# Wild asparagus



## Backwoods-Savage (Aug 28, 2005)

Last spring we were posting about wild asparagus and some wanted to know how to find it. Now is the time! You can find it very easily right now. When you do, make a note of it or even mark it so you can find it next spring.









[/IMG]


----------



## InTheRiver (May 15, 2006)

That bush right in the middle is wild Asp. ???


----------



## MAttt (Dec 15, 2004)

InTheRiver said:


> That bush right in the middle is wild Asp. ???
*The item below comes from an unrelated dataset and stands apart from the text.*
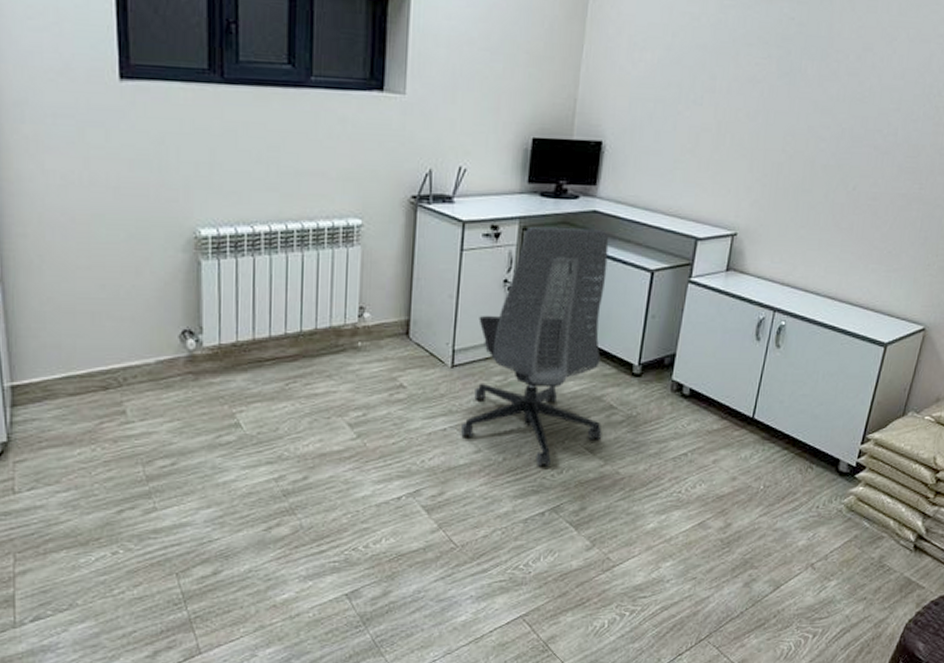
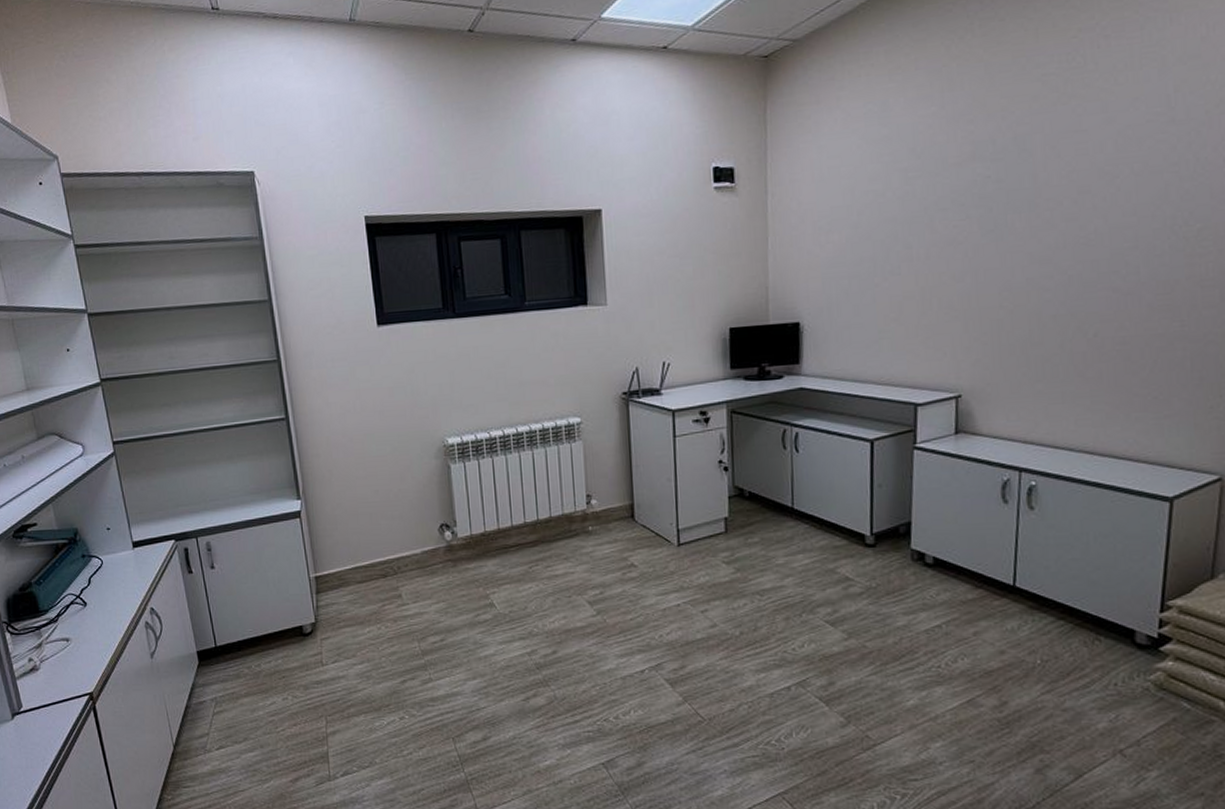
office chair: present [461,226,609,467] -> none [694,405,842,640]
Yes that's it and that is a nice patch that they grow in, meaning that
is probably 8 or 10 individual mature plants clumped together which will be some good picking next spring.
They stick out like a sore thumb right now in the fields and edges once you know what they look like.
In fall they stick out even more due to there color at that time of year.
In the spring, you'll find the dead plant lying on it's side with the new sprouts growing
around them.
Nice picture of it backwoods!

Mattt


----------



## Backwoods-Savage (Aug 28, 2005)

Thanks MAttt. Was just hoping I could help a few guys find it.


----------



## lookin for the gills (Jan 21, 2003)

thanks backwoods, i was one of the guys trying to find it this spring


----------



## Bachflock (Jul 3, 2007)

I live in the middle of asparagas country! LOL - However, if I find it wild I'll make note. That's a huge plant, however.


----------